Evening Hosts Lampoon Trump's Latest 'Gold Card' Visa Program
Late-night's top entertainers devoted their airtime criticizing former President Donald Trump's just announced visa initiative, labeled the "Trump card," characterizing it as a obvious pay-for-access system for the affluent.
Colbert's Pointed Spin
Opening his show, Stephen Colbert presented a mock holiday jingle about the commander-in-chief. "He's compiling a list, reviewing it twice, and then handing that list to the agents at ICE," he intoned. "The President ... spoils everything he comes into contact with."
The subject was the controversial program which permits foreign citizens to purchase U.S. residence for a sum of $1 million dollars, with a "platinum" tier for $5 million. A government portal promises approval "with unprecedented speed."
"A quick note here to wealthy immigrants: prior to you pony up, what about Canada?" Colbert remarked.
He noted that the card is also meant to "get cash" from businesses looking to hire skilled workers, involving significant costs. "That's a lot of fees, though if you register, you also get free accommodation at a property of your choice – if it's the a specific Marriott," he added.
"Unprecedented background check the U.S. government has ever done," said Commerce Secretary Howard Lutnick, "a $15,000 vetting to verify these applicants completely are eligible to be in America."
"That is important, you gotta prove you're suitable to be an American," Colbert said dryly. "Question one: how many hamburgers would you eat for a free T-shirt?"
Jimmy Kimmel's Humorous Roast
On his late-night program, Jimmy Kimmel referred to the initiative the "American Dream Express Card."
"It's a card that will permit affluent foreigners to live here," he explained. "In exchange for a million dollars, you get legal visitor status, you get a road to citizenship, and a presidential pardon for one major crime of your selection."
"It might be time to update that inscription on the Statue of Liberty – to hell with your tired masses. Give us a million bucks, you're in!" he remarked.
Kimmel lampooned the lack of detail of the application, observing it is "harder to start a Wordle account." He remarked that Trump "believes citizenship is something you can sell, like a timeshare."
"Exactly, the finest people are the rich people," Kimmel quipped. "It's what Jesus always said! Read it in the Bible. He says it's simpler for a camel to go through the eye of a needle if you give the needle a million dollars."
Seth Meyers covering Grocery Issues
Elsewhere, Seth Meyers turned to Trump's declining approval numbers amid economic anxiety. "People gave Donald Trump a second term because they were upset about the economy," he said.
Recently, in a attempt to tackle prices, Trump held a briefing in front of a display of food items, where he reacted strangely to some cereal.

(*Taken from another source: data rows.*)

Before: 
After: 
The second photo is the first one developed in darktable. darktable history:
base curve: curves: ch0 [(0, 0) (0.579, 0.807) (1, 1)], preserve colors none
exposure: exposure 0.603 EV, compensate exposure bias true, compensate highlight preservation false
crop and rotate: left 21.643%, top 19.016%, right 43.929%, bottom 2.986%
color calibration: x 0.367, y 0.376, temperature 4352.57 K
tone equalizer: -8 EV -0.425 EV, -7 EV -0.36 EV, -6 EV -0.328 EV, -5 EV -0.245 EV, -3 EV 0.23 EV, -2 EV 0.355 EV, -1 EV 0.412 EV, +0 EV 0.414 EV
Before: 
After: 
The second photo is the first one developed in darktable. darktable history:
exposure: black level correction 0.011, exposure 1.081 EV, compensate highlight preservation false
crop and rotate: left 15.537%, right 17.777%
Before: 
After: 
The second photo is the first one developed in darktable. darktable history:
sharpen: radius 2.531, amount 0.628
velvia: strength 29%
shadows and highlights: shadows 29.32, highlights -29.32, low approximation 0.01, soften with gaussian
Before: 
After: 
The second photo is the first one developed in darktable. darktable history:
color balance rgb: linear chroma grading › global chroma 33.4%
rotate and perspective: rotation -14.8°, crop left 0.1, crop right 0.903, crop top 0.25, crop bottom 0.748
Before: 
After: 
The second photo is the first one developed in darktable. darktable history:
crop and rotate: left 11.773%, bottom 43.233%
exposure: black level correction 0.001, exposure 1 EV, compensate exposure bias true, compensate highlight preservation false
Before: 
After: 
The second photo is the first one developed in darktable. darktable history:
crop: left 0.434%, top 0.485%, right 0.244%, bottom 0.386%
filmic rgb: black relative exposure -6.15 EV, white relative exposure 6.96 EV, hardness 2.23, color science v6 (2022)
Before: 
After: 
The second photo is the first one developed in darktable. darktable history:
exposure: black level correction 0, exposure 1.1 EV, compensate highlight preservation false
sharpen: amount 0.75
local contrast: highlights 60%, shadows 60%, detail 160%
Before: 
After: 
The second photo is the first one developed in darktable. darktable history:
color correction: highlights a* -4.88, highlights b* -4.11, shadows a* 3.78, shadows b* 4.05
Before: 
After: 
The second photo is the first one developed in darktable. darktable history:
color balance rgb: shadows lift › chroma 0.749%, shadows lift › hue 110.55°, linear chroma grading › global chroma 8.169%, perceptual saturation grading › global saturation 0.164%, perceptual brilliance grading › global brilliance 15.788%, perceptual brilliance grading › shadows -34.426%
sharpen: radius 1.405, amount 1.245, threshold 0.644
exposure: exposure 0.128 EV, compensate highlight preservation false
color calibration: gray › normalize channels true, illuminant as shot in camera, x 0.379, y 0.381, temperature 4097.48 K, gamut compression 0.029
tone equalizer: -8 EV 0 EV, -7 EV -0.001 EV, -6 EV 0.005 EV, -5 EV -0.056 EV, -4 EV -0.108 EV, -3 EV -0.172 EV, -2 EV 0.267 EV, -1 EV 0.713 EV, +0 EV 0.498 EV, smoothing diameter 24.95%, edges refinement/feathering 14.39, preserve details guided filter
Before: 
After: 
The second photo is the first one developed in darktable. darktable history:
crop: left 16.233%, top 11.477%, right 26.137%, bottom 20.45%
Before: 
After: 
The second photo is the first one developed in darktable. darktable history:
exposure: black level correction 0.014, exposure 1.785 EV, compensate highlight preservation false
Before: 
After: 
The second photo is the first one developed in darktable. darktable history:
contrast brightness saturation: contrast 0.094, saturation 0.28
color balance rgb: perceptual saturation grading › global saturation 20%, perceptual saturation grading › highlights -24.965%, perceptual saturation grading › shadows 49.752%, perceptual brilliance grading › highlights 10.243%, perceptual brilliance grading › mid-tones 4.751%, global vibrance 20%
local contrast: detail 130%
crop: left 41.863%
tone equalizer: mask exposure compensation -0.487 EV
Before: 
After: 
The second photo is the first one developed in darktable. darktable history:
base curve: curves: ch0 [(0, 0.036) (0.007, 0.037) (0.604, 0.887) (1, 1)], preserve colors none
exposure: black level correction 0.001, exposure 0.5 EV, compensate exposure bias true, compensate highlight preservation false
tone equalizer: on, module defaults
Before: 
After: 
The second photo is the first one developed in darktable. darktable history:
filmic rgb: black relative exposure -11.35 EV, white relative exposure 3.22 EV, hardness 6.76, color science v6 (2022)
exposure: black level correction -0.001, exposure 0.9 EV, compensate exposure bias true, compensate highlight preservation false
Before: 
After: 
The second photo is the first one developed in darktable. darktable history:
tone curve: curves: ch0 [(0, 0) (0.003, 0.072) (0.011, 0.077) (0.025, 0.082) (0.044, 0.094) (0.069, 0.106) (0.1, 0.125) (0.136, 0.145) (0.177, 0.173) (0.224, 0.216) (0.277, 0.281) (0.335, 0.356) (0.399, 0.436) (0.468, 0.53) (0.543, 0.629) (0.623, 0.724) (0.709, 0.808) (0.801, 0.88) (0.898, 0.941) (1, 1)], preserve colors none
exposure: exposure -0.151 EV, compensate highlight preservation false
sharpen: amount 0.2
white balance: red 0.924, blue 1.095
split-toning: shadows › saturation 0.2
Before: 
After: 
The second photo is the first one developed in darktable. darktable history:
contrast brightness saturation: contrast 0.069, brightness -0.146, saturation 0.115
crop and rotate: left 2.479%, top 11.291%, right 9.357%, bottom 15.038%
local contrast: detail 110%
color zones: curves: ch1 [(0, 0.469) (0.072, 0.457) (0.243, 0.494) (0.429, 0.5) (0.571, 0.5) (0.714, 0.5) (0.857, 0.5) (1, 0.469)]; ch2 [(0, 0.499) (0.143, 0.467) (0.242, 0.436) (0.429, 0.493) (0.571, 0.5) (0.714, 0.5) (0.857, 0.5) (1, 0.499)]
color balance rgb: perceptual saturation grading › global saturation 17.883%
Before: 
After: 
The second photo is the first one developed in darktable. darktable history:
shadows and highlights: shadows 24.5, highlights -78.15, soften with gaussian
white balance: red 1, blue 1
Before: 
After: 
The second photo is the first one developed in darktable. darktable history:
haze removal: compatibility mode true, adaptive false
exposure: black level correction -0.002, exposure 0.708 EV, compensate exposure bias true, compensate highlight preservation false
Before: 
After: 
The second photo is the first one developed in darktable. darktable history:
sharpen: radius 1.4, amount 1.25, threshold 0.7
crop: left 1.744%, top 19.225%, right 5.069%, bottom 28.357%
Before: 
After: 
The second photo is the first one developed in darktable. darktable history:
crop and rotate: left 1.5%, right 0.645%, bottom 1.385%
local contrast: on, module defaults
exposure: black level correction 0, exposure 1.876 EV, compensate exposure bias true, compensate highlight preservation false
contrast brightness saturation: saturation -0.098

"These look great, I think I'm going to take some of them back to my place and have a lot of fun," Trump said. "Such as the Cheerios, I haven't seen Cheerios in a ages."
"He is so incredibly weird," Meyers reacted. "What do you mean, you're going to take them back to your cottage to have a lot of fun with them? What are you gonna do with those Cheerios?"
Meyers finished by targeting right-leaning news arguments of Trump's economic performance. "Maybe instead of complaining, you should give him a shiny trophy like the one FIFA did," he laughed.